On the other hand, younger generations are more likely to not “believe” in tipping culture. A full 34% of millennials want tipping to become obsolete, according to a Civic Science survey.
Perhaps as a result, 59% of millennials admit to regularly leaving tips of 3% or less.
Servers and hairstylists get the best tips
Servers and hairstylists consistently earn the best gratuities in tip-based occupations. They average tips of around 16% and 13%, respectively, according to a Discover survey.
Takeout cashiers and casino dealers get the lowest tips
Tips for takeout cashiers and casino dealers average 4% to 6%, respectively, according to Discover.
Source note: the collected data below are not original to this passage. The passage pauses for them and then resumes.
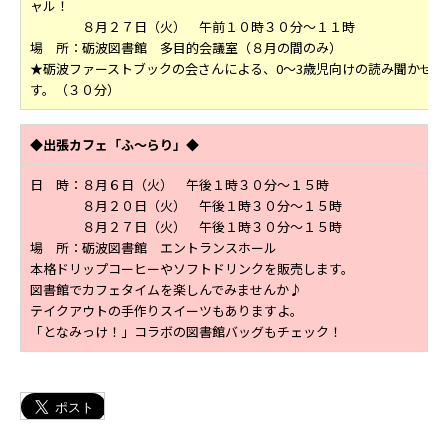
ャル！
８月２７日（火） 午前１０時３０分～１１時
場 所：砺波図書館 多目的会議室（８月の間のみ）
★砺波ファーストブックの会さんによる、0～3歳児向けの読み聞かせで
す。（３０分）
◆出張カフェ「ふ～らり」◆
日 時：８月６日（火） 午後１時３０分～１５時
８月２０日（火） 午後１時３０分～１５時
８月２７日（火） 午後１時３０分～１５時
場 所：砺波図書館 エントランスホール
本格ドリップコーヒーやソフトドリンクを販売します。
図書館でカフェタイムを楽しんでみませんか♪
テイクアウトの手作りスイーツもありますよ。
「となみっけ！」コラボの図書館バッグもチェック！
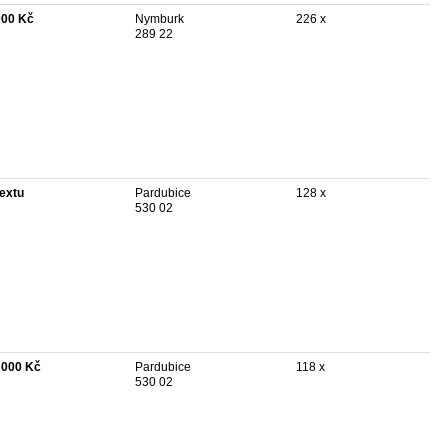
000 Kč
Nymburk
226 x
289 22
textu
Pardubice
128 x
530 02
 000 Kč
Pardubice
118 x
530 02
With takeout, the role requires less personal interaction. Additionally, a customer is already choosing to pick up their order to avoid paying delivery charges and a driver tip.
Casino dealers may have more interaction with customers, but those losing money at the gambling table are less likely to tip. Luckier players may offer a small gratuity from their winnings.
Is ‘tipflation’ getting out of hand?
The rise of digital payment systems has led to "tipflation," where customers are prompted to tip for a wide range of services that never required tipping before, from picking up dishwasher soap at the store to picking apples at the apple orchard.
Whether or not tipping is out of hand is a personal call. Your feelings on the subject are likely tied to your age, gender, income, and occupation. But being prompted to leave tips all of the time can be confusing and downright irritating.
Bottom line
Tipping has a long history in the U.S., but it has become more controversial in recent years. Each person has to decide how they feel about this practice and to tip accordingly.
Remember that tipping helps many workers get ahead financially. So, think long and hard about tipping practices and make the decision that is right for you and the person serving you.